> [Your task]: Show each line below that contains the string "mise".

++++ Provided material

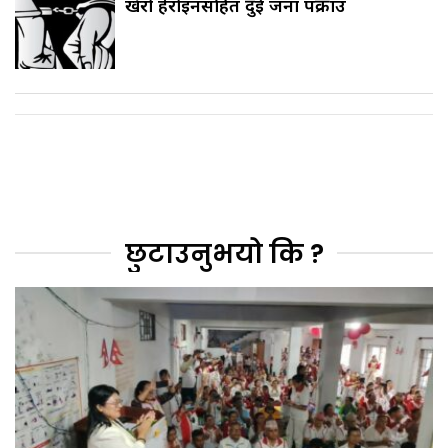
खैरो हेरोइनसहित दुई जना पक्राउ
छुटाउनुभयो कि ?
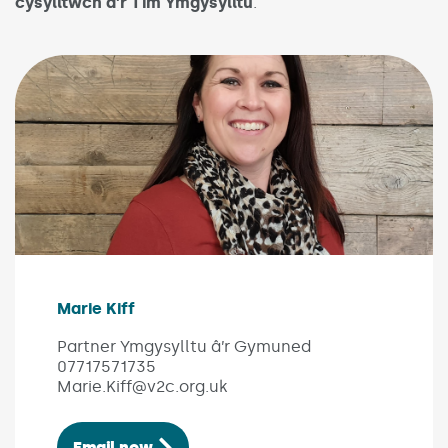
cysylltwch â’r Tîm Ymgysylltu
.
Image of colleague Marie Kiff
Marie Kiff
(Link opens in new window)
Partner Ymgysylltu â’r Gymuned
07717571735
Marie.Kiff@v2c.org.uk
Email now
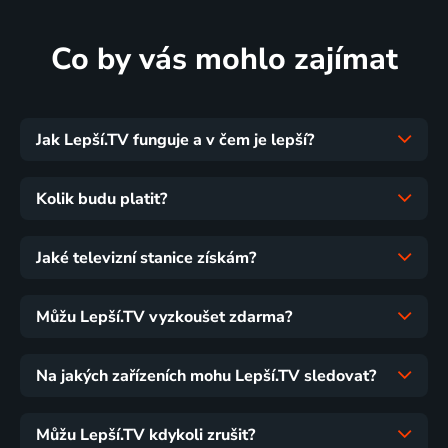
Co by vás mohlo zajímat
Jak Lepší.TV funguje a v čem je lepší?
Kolik budu platit?
Jaké televizní stanice získám?
Můžu Lepší.TV vyzkoušet zdarma?
Na jakých zařízeních mohu Lepší.TV sledovat?
Můžu Lepší.TV kdykoli zrušit?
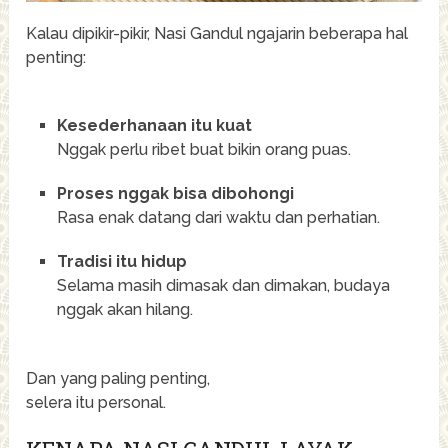
Kalau dipikir-pikir, Nasi Gandul ngajarin beberapa hal
penting:
Kesederhanaan itu kuat
Nggak perlu ribet buat bikin orang puas.
Proses nggak bisa dibohongi
Rasa enak datang dari waktu dan perhatian.
Tradisi itu hidup
Selama masih dimasak dan dimakan, budaya
nggak akan hilang.
Dan yang paling penting,
selera itu personal.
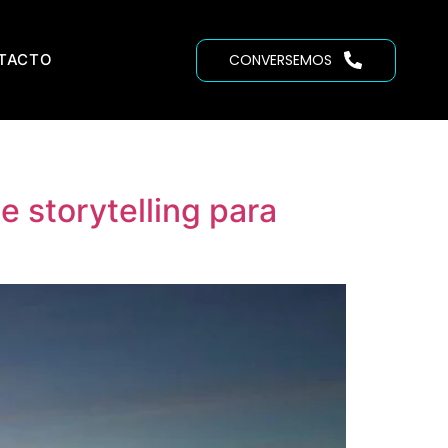
TACTO
CONVERSEMOS
e storytelling para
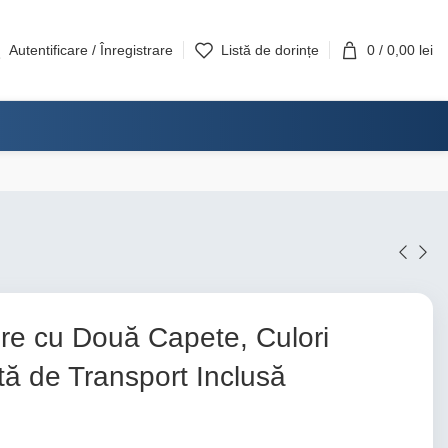
Autentificare / Înregistrare
Listă de dorințe
0
/
0,00
lei
re cu Două Capete, Culori
ă de Transport Inclusă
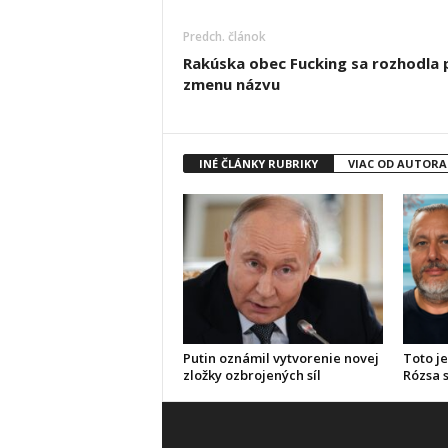
Predch. článok
Rakúska obec Fucking sa rozhodla 
zmenu názvu
INÉ ČLÁNKY RUBRIKY
VIAC OD AUTORA
Putin oznámil vytvorenie novej
Toto je
zložky ozbrojených síl
Rózsa s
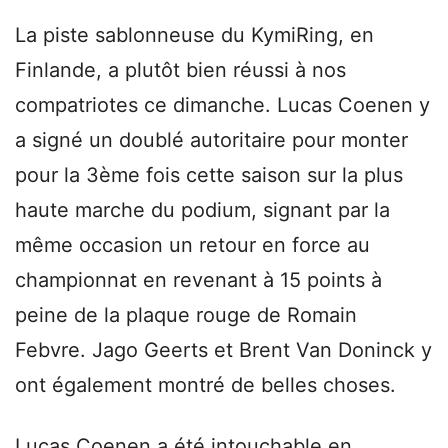
La piste sablonneuse du KymiRing, en
Finlande, a plutôt bien réussi à nos
compatriotes ce dimanche. Lucas Coenen y
a signé un doublé autoritaire pour monter
pour la 3ème fois cette saison sur la plus
haute marche du podium, signant par la
même occasion un retour en force au
championnat en revenant à 15 points à
peine de la plaque rouge de Romain
Febvre. Jago Geerts et Brent Van Doninck y
ont également montré de belles choses.
Lucas Coenen a été intouchable en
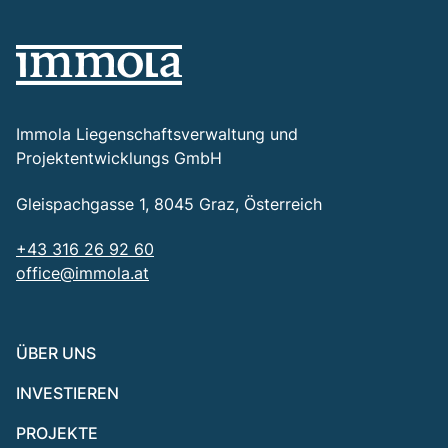
Immola Liegenschaftsverwaltung und
Projektentwicklungs GmbH
Gleispachgasse 1, 8045 Graz, Österreich
+43 316 26 92 60
office@immola.at
ÜBER UNS
INVESTIEREN
PROJEKTE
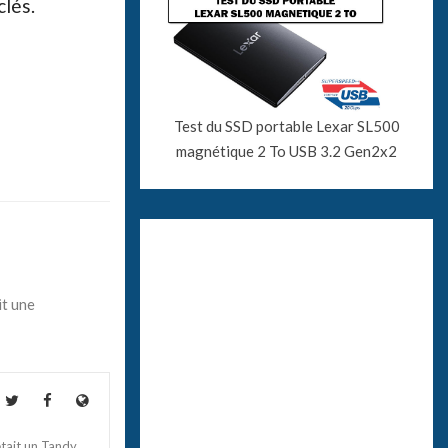
clés.
Test du SSD portable Lexar SL500
magnétique 2 To USB 3.2 Gen2x2
it une
tait un Tandy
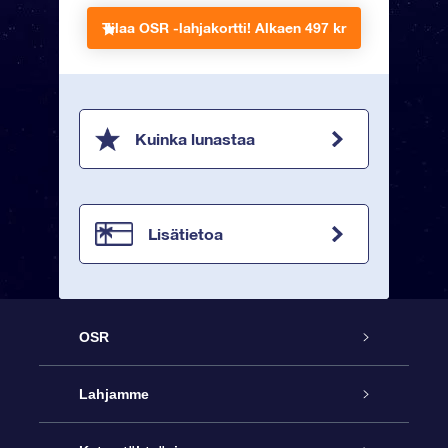
Tilaa OSR -lahjakortti!
Alkaen 497 kr
Kuinka lunastaa
Lisätietoa
OSR
Palvelu
Lahjamme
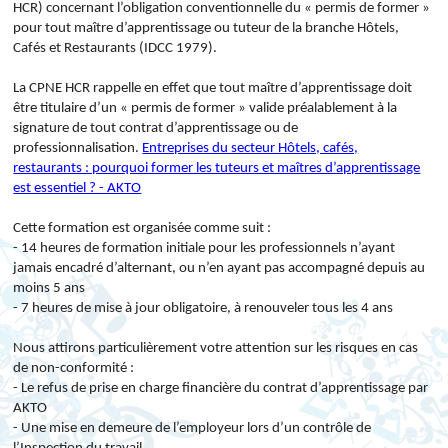
HCR) concernant l’obligation conventionnelle du « permis de former »
pour tout maître d’apprentissage ou tuteur de la branche Hôtels,
Cafés et Restaurants (IDCC 1979).
La CPNE HCR rappelle en effet que tout maître d’apprentissage doit
être titulaire d’un « permis de former » valide préalablement à la
signature de tout contrat d’apprentissage ou de
professionnalisation.
Entreprises du secteur Hôtels, cafés,
restaurants : pourquoi former les tuteurs et maîtres d’apprentissage
est essentiel ? - AKTO
Cette formation est organisée comme suit :
- 14 heures de formation initiale pour les professionnels n’ayant
jamais encadré d’alternant, ou n’en ayant pas accompagné depuis au
moins 5 ans
- 7 heures de mise à jour obligatoire, à renouveler tous les 4 ans
Nous attirons particulièrement votre attention sur les risques en cas
de non-conformité :
- Le refus de prise en charge financière du contrat d’apprentissage par
AKTO
- Une mise en demeure de l’employeur lors d’un contrôle de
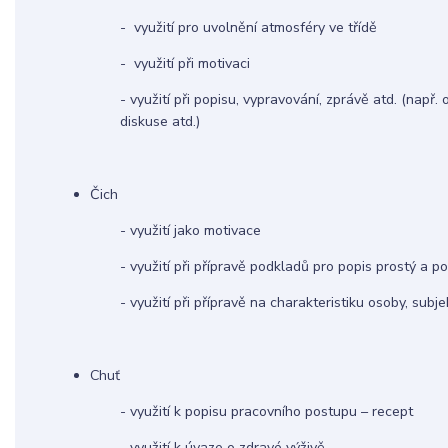
- využití pro uvolnění atmosféry ve třídě
- využití při motivaci
- využití při popisu, vypravování, zprávě atd. (např
diskuse atd.)
Čich 1
- využití jako motivace
- využití při přípravě podkladů pro popis prostý a 
- využití při přípravě na charakteristiku osoby, subje
Chuť 1
- využití k popisu pracovního postupu – recept
- využití k úvaze o zdravé výživě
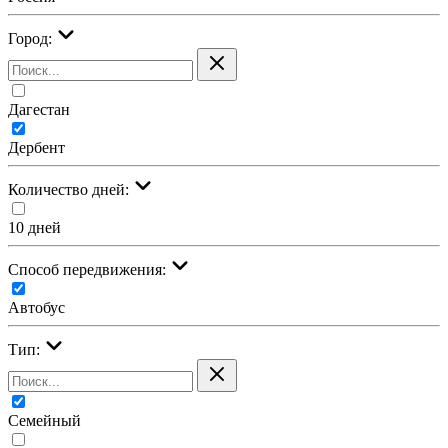
Город:
Дагестан
Дербент
Количество дней:
10 дней
Cпособ передвижения:
Автобус
Тип:
Семейный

++++++++

> [Written answer]:
- 7 heures de mise à jour obligatoire, à renouveler tous les 4 ans
- Une mise en demeure de l’employeur lors d’un contrôle de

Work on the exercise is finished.